En mai 2014, « Ana » fait recours contre cette décision au TAPI. En août, le Tribunal rejette le recours. Considérant uniquement la situation actuelle, les juges du TAPI estiment qu’« Ana » a perdu sa qualité de travailleuse communautaire au sens de l’art. 6 par. 1 annexe I ALCP, l’emploi sur appel qu’elle a effectué à raison d’une quarantaine d’heures durant le mois de juillet ne lui assurant pas de revenu suffisant. En outre, alors qu’« Ana » est en Suisse depuis dix ans, le Tribunal relativise ce séjour « par le fait qu’à partir de juin 2007, la recourante ne bénéficiait plus d’une autorisation de séjour et résidait au bénéfice d’une simple tolérance », passant ainsi sous silence l’absence de réponse à ses demandes répétées d’un permis ALCP depuis lors.

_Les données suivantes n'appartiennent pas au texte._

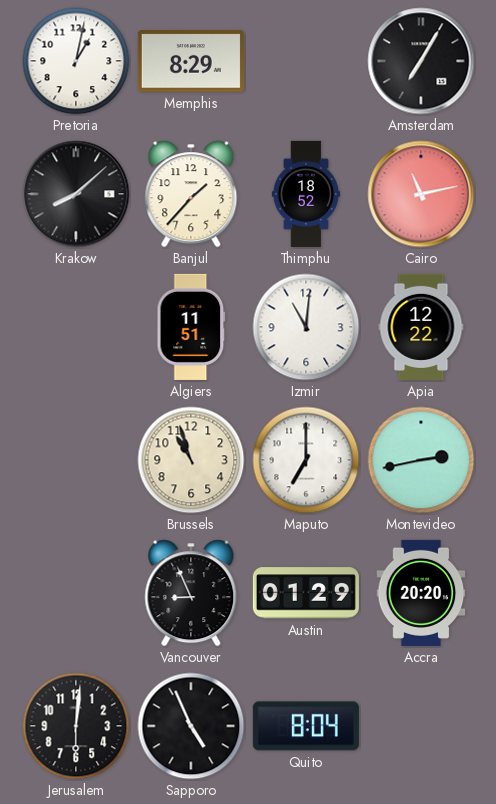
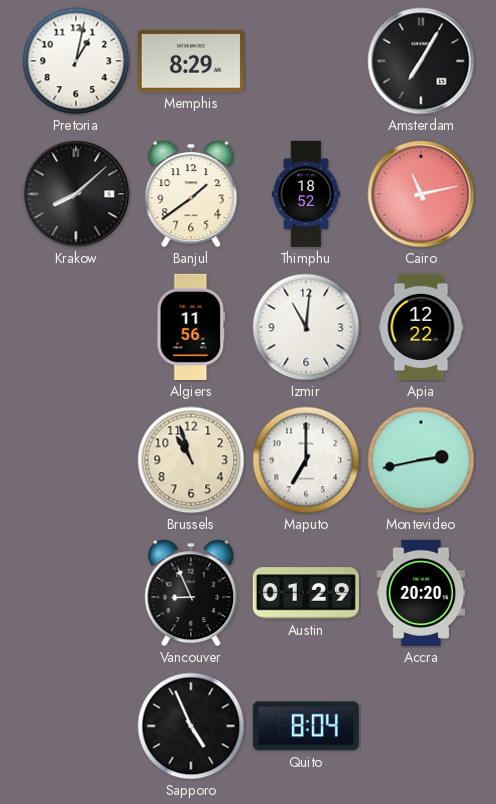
Banjul: 1:37 -> 1:39
Algiers: 11:51 -> 11:56
Jerusalem: 6:01 -> none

Dans un nouveau recours déposé en septembre 2014 à la CACJ, « Ana » réitère que l’OCPM a violé son droit à obtenir le renouvellement de son permis ayant ainsi commis un déni de justice que le TAPI cautionne par son jugement. En ce faisant, l’Office porte également la responsabilité de sa situation précaire, y compris son recours à l’assistance publique de manière prolongée. Dès lors, sa situation n’est ni volontaire ni abusive. Par ailleurs, alors qu’elle cumule, dès le mois d’août 2014, deux emplois pour un total de 22.5 heures par semaine, « Ana » estime que ses activités doivent être considérées, au regard de la jurisprudence, comme « réelles et effectives », lui assurant sa qualité de travailleuse salariée et, ainsi, le renouvellement de son titre de séjour sous l’ALCP, même si de telles activités sont complétées le cas échéant par une aide publique (voir ATF 131 II 339 du 25 avril 2005 et directives OLCP). La décision de la CACJ est pendante.

Signalé par : CCSI Genève – novembre 2014

Sources : 1er recours au TAPI (24.03.2014), décision de l’OCPM (08.04.2014), 2e recours au TAPI (05.05.2014), décision du TAPI (26.08.2014), recours à la Cour de Justice (24.09.2014), observations de l’OCPM (23.10.2014), réplique de la mandataire (11.11.2014).